Excerpt:
Why should Catholic students, as well as any other student of faith, be outraged at this? Not because it’s about contraception but because the state is telling the Church the extent to which it can practice its own beliefs. This should be an outrage to anybody who respects the Constitution. The First Amendment to the Constitution includes the free exercise of religion; the state cannot define a religion’s practices, otherwise the state would become the religion. This is what Thomas Jefferson originally intended to prevent. Today it’s the Catholics’ opposition to contraception; tomorrow it’s the banning of headscarves in public schools, as France has already done.
As college students, many of us may not understand why the Church is against contraception, let alone premarital sex. To put it simply, the Church believes in the fullness of human love, which sexuality expresses. Contraception puts handcuffs on the fullness and expression of love. Our society insists that we commodify everything and contraception leads to the commodification of sex. The Church isn’t ignorant to the fact that not every family wants to end up with 18 babies, but there are measures such as natural family planning (the real Planned Parenthood) which are as effective as most artificial contraception, and who forgot about self-control?

Records supplied:

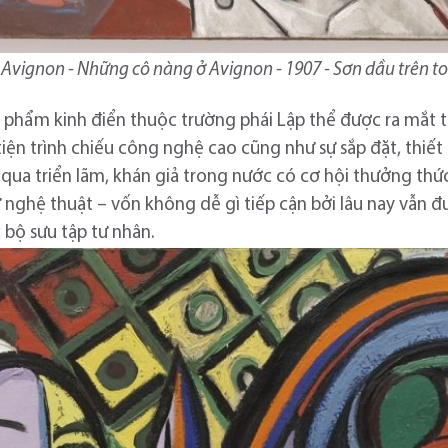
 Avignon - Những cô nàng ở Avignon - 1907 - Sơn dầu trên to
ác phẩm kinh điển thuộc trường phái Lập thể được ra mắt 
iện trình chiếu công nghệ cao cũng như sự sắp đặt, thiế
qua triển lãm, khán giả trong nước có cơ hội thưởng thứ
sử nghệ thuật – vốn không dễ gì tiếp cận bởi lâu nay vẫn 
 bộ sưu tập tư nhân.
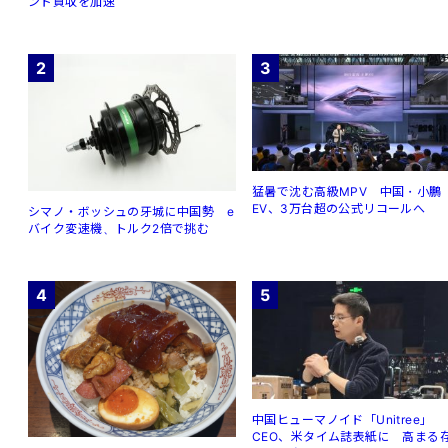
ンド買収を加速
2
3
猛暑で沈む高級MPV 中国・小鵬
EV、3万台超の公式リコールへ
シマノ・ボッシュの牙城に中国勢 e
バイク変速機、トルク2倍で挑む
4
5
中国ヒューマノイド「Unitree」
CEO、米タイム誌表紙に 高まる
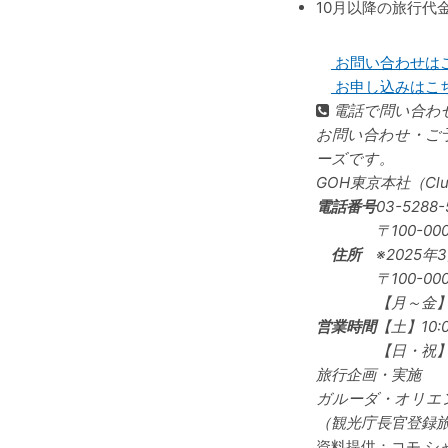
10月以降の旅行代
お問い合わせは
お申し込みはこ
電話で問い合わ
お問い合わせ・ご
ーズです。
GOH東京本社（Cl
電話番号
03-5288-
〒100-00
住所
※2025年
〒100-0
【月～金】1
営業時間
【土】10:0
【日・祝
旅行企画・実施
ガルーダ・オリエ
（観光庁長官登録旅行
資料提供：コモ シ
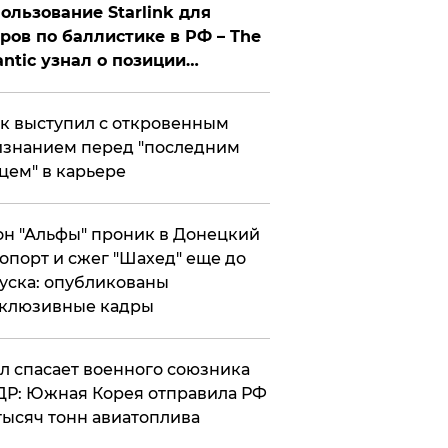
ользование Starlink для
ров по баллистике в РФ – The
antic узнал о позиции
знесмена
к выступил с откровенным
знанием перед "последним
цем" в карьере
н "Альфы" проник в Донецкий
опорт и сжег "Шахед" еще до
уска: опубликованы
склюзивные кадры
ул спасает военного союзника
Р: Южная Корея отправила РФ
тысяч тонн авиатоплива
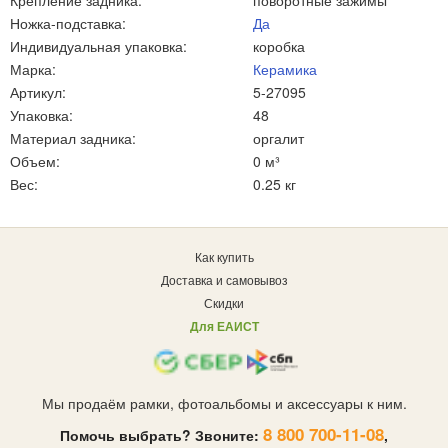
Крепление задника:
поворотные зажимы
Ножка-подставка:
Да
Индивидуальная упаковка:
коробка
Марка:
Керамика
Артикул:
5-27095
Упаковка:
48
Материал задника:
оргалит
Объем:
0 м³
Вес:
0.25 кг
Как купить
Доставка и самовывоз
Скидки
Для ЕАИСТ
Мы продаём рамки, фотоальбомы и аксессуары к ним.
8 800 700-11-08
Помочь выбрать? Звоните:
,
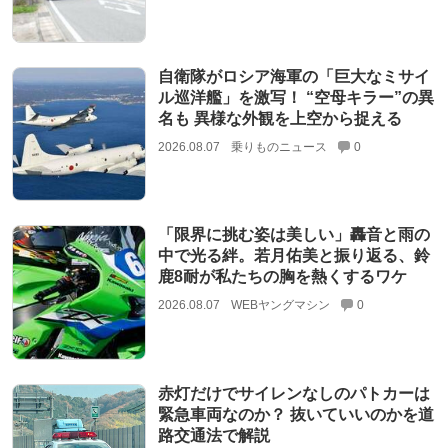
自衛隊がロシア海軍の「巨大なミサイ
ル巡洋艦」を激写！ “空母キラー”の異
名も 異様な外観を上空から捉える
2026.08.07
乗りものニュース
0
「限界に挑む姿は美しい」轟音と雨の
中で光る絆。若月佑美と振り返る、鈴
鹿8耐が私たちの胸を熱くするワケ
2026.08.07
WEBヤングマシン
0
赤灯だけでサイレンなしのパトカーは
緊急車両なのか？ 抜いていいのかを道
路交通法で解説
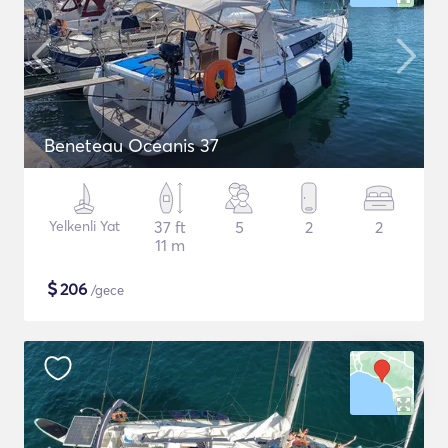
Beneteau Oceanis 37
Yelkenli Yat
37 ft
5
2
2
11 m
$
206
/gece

Exercises to complete:
• 1. In one to three sentences, explain why the opinion piece says Catholic students should be outraged, according to the piece itself.
• 2. Retype the entries from their first line through the line that contains "тысяч тонн авиатоплива", including that line, and leave the pictures out.
The opinion piece and the entries are unrelated to each other.

Answers:
• 1. The piece says the outrage isn't about contraception. It's because the state is telling the Church how far it can practice its own beliefs, and the First Amendment's free exercise of religion means the state can't define a religion's practices.

• 2.
 Avignon - Những cô nàng ở Avignon - 1907 - Sơn dầu trên to
ác phẩm kinh điển thuộc trường phái Lập thể được ra mắt 
iện trình chiếu công nghệ cao cũng như sự sắp đặt, thiế
qua triển lãm, khán giả trong nước có cơ hội thưởng thứ
sử nghệ thuật – vốn không dễ gì tiếp cận bởi lâu nay vẫn 
 bộ sưu tập tư nhân.
ンド買収を加速
2
3
猛暑で沈む高級MPV 中国・小鵬
EV、3万台超の公式リコールへ
シマノ・ボッシュの牙城に中国勢 e
バイク変速機、トルク2倍で挑む
4
5
中国ヒューマノイド「Unitree」
CEO、米タイム誌表紙に 高まる
10月以降の旅行代
お問い合わせは
お申し込みはこ
電話で問い合わ
お問い合わせ・ご
ーズです。
GOH東京本社（Cl
電話番号
03-5288-
〒100-00
住所
※2025年
〒100-0
【月～金】1
営業時間
【土】10:0
【日・祝
旅行企画・実施
ガルーダ・オリエ
（観光庁長官登録旅行
資料提供：コモ シ
ользование Starlink для
ров по баллистике в РФ – The
antic узнал о позиции
знесмена
к выступил с откровенным
знанием перед "последним
цем" в карьере
н "Альфы" проник в Донецкий
опорт и сжег "Шахед" еще до
уска: опубликованы
склюзивные кадры
ул спасает военного союзника
Р: Южная Корея отправила РФ
тысяч тонн авиатоплива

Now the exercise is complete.